H. N

La mouhafadha du Front de Libération Nationale (FLN) à Oran a officiellement lancé les travaux de réhabilitation de son ancien siège. Ce bâtiment, vieux de plusieurs décennies, présentait des signes de dégradation avancée, avec des risques d’effondrement par endroits, rendant certaines salles quasi inutilisables et contraignant le parti à délocaliser une partie de ses activités vers les kasmas (sections locales).

Le programme de rénovation prévoit la réfection des toitures, le ravalement des façades et la remise en état des escaliers. Sous l’impulsion du Mouhafedh, Bouchikhi Cheikh, la priorité est donnée à l’amélioration des espaces de travail et à la modernisation des zones d’accueil, dans le cadre d’une démarche de professionnalisation de l’appareil partisan.

Ce chantier marque l’aboutissement d’un long combat pour la reconnaissance du patrimoine immobilier du parti. L’ancien Mouhafedh, Brahma Djelloul, avait déjà posé les jalons de cette réappropriation à une époque où les procédures foncières étaient particulièrement complexes. D’autres biens du FLN restent en attente de régularisation officielle.

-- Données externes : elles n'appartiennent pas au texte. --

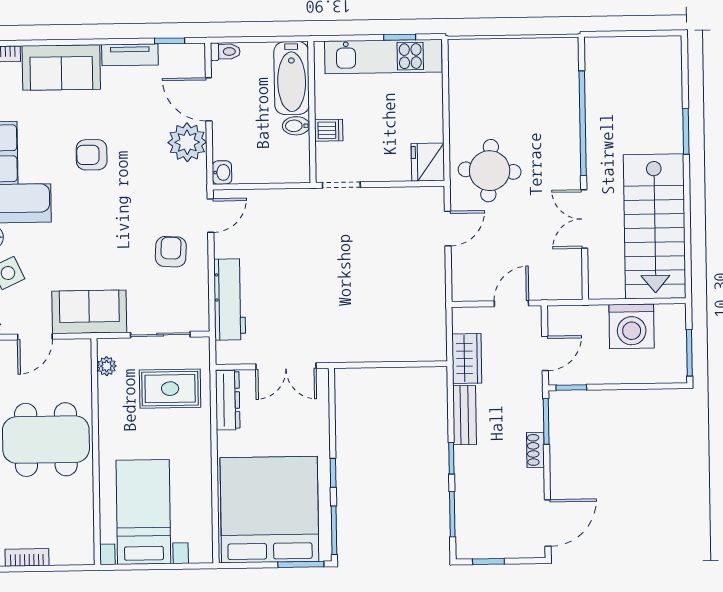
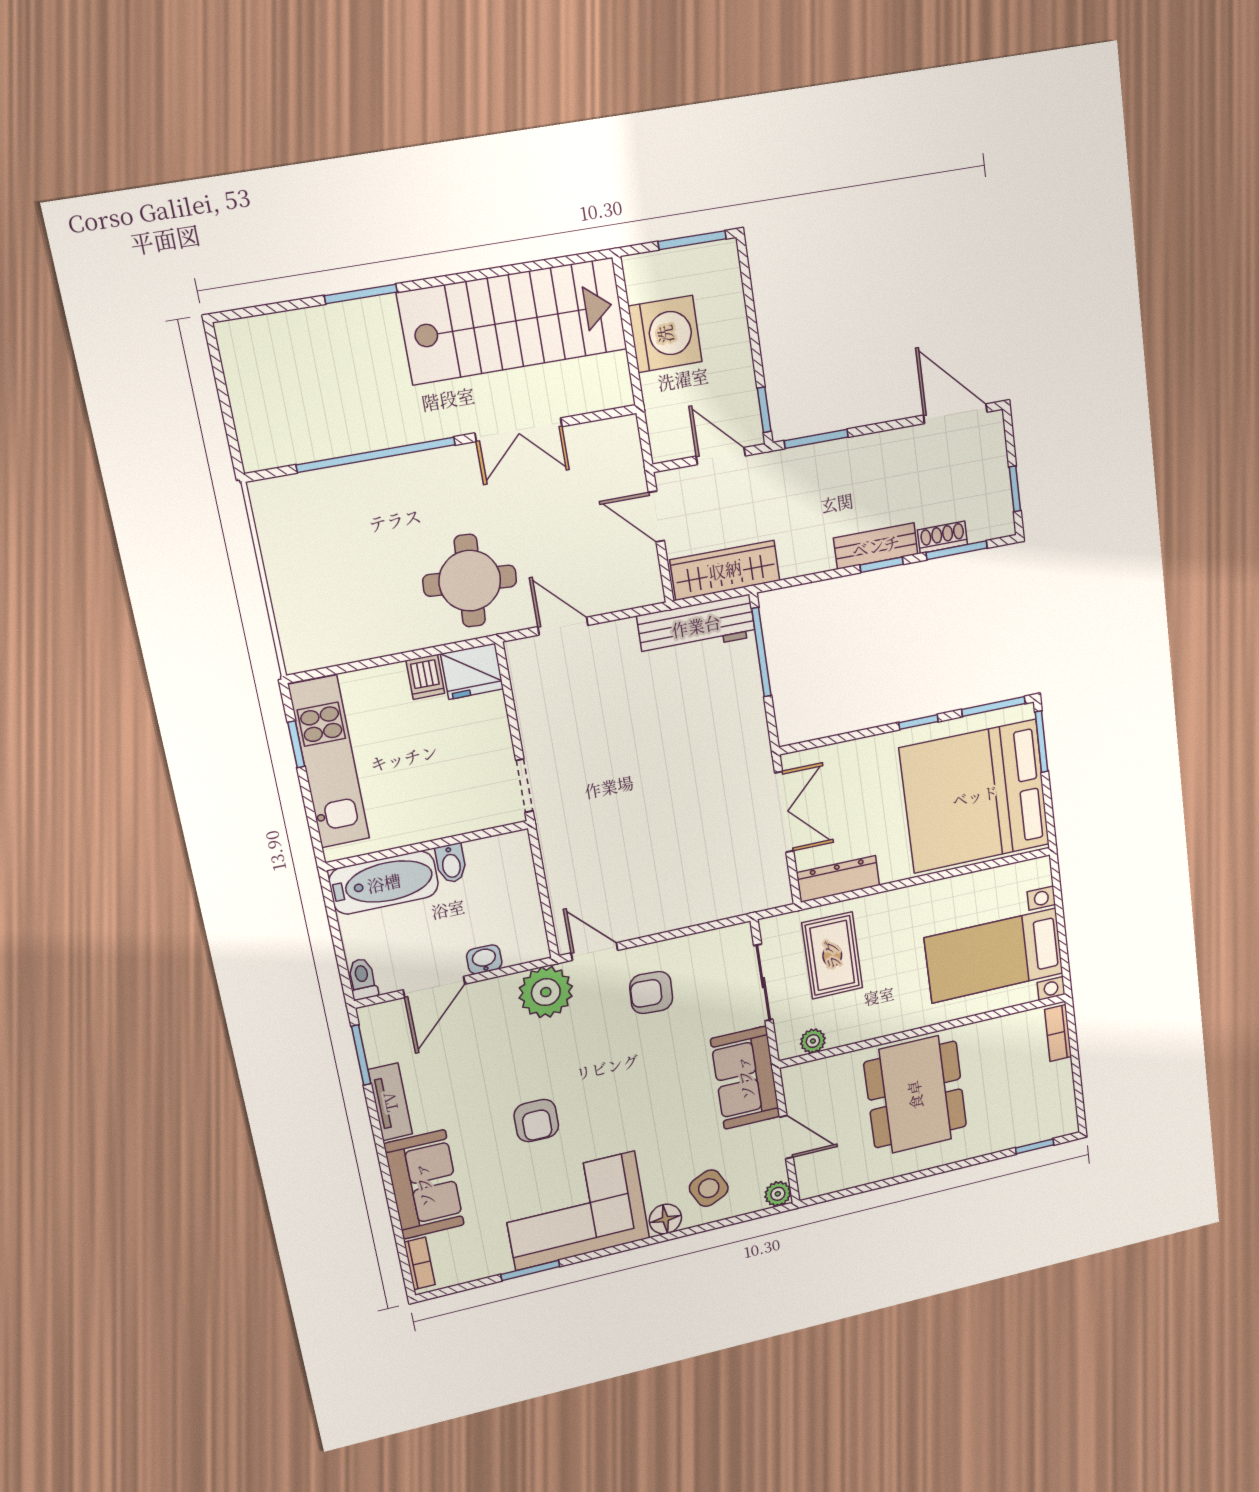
window: (170, 41) -> (361, 1055), width x1.50
dishwasher: (329, 130) -> (425, 677), moved, turned 180
plant: (187, 142) -> (546, 992), moved
washbasin: (222, 172) -> (484, 959), moved
workbench: (230, 299) -> (696, 626), moved, turned 180
wardrobe: (467, 359) -> (725, 570), width x1.50
window: (405, 364) -> (761, 652), added
bench: (465, 415) -> (876, 546), moved
shoe rack: (535, 450) -> (943, 537), moved, turned 180
bookcase: (27, 557) -> (1058, 1033), moved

Sous la présidence de la commission transitoire dirigée par Cheraka Benaissa, une étape clé avait été franchie avec la récupération du garage attenant au siège et la régularisation d’arriérés d’électricité qui avaient provoqué par le passé des coupures prolongées.

Situé en plein cœur du centre-ville, ce siège longtemps abandonné symbolise aujourd’hui le renouveau politique que le FLN souhaite impulser à Oran. Pour la direction locale, cette réhabilitation est plus qu’une restauration physique : elle incarne la volonté de consolider l’ancrage des militants et de rebâtir le parti sur des bases solides.